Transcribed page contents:
______

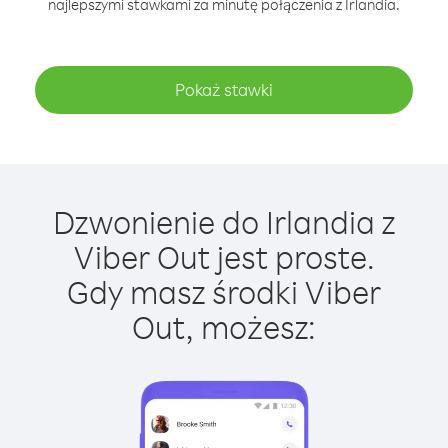
najlepszymi stawkami za minutę połączenia z Irlandia.
Pokaż stawki
Dzwonienie do Irlandia z
Viber Out jest proste.
Gdy masz środki Viber
Out, możesz:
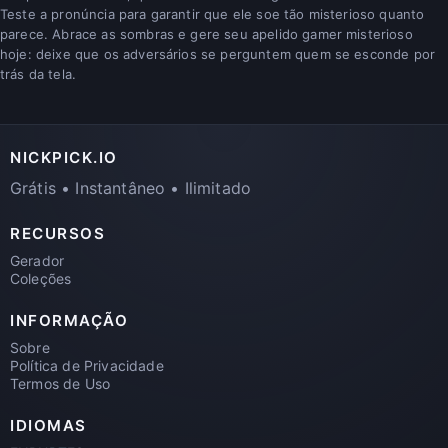
Teste a pronúncia para garantir que ele soe tão misterioso quanto
parece. Abrace as sombras e gere seu apelido gamer misterioso
hoje: deixe que os adversários se perguntem quem se esconde por
trás da tela.
NICKPICK.IO
Grátis • Instantâneo • Ilimitado
RECURSOS
Gerador
Coleções
INFORMAÇÃO
Sobre
Política de Privacidade
Termos de Uso
IDIOMAS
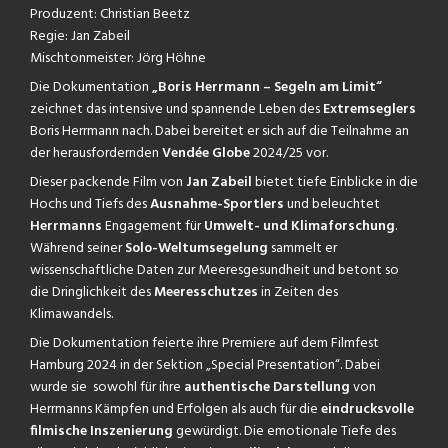
Produzent: Christian Beetz
Regie: Jan Zabeil
Mischtonmeister: Jörg Höhne
Die Dokumentation
„Boris Herrmann – Segeln am Limit“
zeichnet das intensive und spannende Leben des
Extremseglers
Boris Herrmann nach. Dabei bereitet er sich auf die Teilnahme an
der herausfordernden
Vendée Globe
2024/25 vor.
Dieser packende Film von
Jan Zabeil
bietet tiefe Einblicke in die
Hochs und Tiefs des
Ausnahme-Sportlers
und beleuchtet
Herrmanns
Engagement für
Umwelt- und Klimaforschung
.
Während seiner
Solo-Weltumsegelung
sammelt er
wissenschaftliche Daten zur Meeresgesundheit und betont so
die Dringlichkeit des
Meeresschutzes
in Zeiten des
Klimawandels​.
Die Dokumentation feierte ihre Premiere auf dem Filmfest
Hamburg 2024 in der Sektion „Special Presentation“. Dabei
wurde sie sowohl für ihre
authentische Darstellung
von
Herrmanns Kämpfen und Erfolgen als auch für die
eindrucksvolle
filmische Inszenierung
gewürdigt. Die emotionale Tiefe des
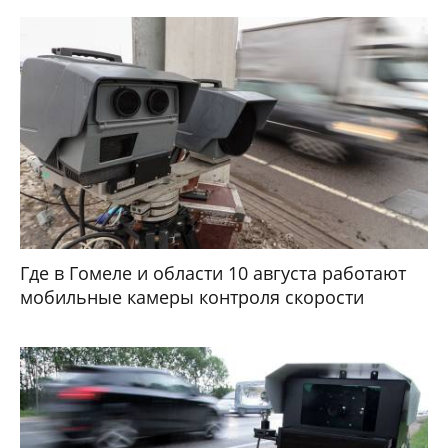
Где в Гомеле и области 10 августа работают
мобильные камеры контроля скорости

______

In the data above, retype exactly and only the lines between the one holding "2024/25 vor." and the one holding "Klimawandels​.", inclusive.

* [The completed task]:
2024/25 vor.
Dieser packende Film von
Jan Zabeil
bietet tiefe Einblicke in die
Hochs und Tiefs des
Ausnahme-Sportlers
und beleuchtet
Herrmanns
Engagement für
Umwelt- und Klimaforschung
.
Während seiner
Solo-Weltumsegelung
sammelt er
wissenschaftliche Daten zur Meeresgesundheit und betont so
die Dringlichkeit des
Meeresschutzes
in Zeiten des
Klimawandels​.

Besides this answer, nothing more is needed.